Melbourne, Apr 7 (UNI) Archaeologists have unearthed 35,000-year-old cutting tools used by Aborigines in Australia.
The tools found in Pilbara mine site in Western Australia are among the oldest so far discovered in the country. Archaeologists believe the dig could yield material up to 40,000 years old, comparable with the internationally famous Lake Mungo Man discovery in New South Wales. The discovery shows that Aborigines lived in the area for more than 1000 generations.
''The oldest-dated stone artefacts are a core and associated flakes that have a radiocarbon age estimate of 35,000 years,'' said Dr Draper, Managing Director of Australian Cultural Heritage Management Ltd.

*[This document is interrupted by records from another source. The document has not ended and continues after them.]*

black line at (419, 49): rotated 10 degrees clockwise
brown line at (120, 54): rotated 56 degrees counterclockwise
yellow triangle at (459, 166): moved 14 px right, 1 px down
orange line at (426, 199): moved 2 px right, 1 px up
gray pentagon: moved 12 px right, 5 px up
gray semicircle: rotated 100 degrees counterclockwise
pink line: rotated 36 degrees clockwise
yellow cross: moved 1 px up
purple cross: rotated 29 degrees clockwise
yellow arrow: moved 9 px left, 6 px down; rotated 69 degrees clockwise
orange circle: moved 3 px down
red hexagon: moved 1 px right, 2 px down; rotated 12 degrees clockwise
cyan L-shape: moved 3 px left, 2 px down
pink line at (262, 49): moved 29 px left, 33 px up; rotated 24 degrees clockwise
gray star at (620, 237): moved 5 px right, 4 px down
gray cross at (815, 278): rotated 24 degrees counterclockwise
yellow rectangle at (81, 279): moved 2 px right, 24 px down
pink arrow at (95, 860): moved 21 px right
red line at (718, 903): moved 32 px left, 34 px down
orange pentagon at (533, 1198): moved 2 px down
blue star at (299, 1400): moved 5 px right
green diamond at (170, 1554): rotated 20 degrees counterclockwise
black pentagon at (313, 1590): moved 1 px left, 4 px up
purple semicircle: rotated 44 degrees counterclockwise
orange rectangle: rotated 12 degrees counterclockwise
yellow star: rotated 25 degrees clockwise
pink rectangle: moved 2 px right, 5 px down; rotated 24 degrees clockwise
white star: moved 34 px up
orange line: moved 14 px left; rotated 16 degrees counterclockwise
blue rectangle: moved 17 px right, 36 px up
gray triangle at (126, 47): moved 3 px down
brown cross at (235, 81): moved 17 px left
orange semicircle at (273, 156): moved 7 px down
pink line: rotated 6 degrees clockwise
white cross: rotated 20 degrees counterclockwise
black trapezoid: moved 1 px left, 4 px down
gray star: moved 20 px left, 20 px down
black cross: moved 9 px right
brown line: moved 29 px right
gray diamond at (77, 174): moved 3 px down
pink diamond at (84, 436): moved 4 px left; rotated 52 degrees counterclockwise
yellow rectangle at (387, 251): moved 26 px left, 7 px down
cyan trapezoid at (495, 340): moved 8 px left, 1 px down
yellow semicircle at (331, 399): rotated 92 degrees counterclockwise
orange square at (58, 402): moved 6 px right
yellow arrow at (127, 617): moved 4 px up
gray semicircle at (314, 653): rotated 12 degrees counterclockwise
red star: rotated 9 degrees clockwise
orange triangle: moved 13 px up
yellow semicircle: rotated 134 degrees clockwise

''There are at least 12 stone artefacts buried up to 10 centimetres below the 35,000 year date, inferring the site is much older. We do not know the age of the earliest artefacts, but based on the rock shelter stratigraphy, it is likely around 40,000 years.'' Traces of organic material on the tools could provide evidence of prehistoric food supplies and climate change when further testing is complete. The reason why these findings are significant is because they demonstrate the way early Aboriginal people manufactured stone artefacts, the Age reported.
Recent government statistics counted approximately 400,000 aboriginal people, or about 2 per cent of Australia's total population.
Australian Aborigines migrated from somewhere in Asia at least 30,000 years ago. Though they comprise 500-600 distinct groups, aboriginal people possess some unifying links. Among these are strong spiritual beliefs that tie them to the land; a tribal culture of storytelling and art; and, like other indigenous populations, a difficult colonial history.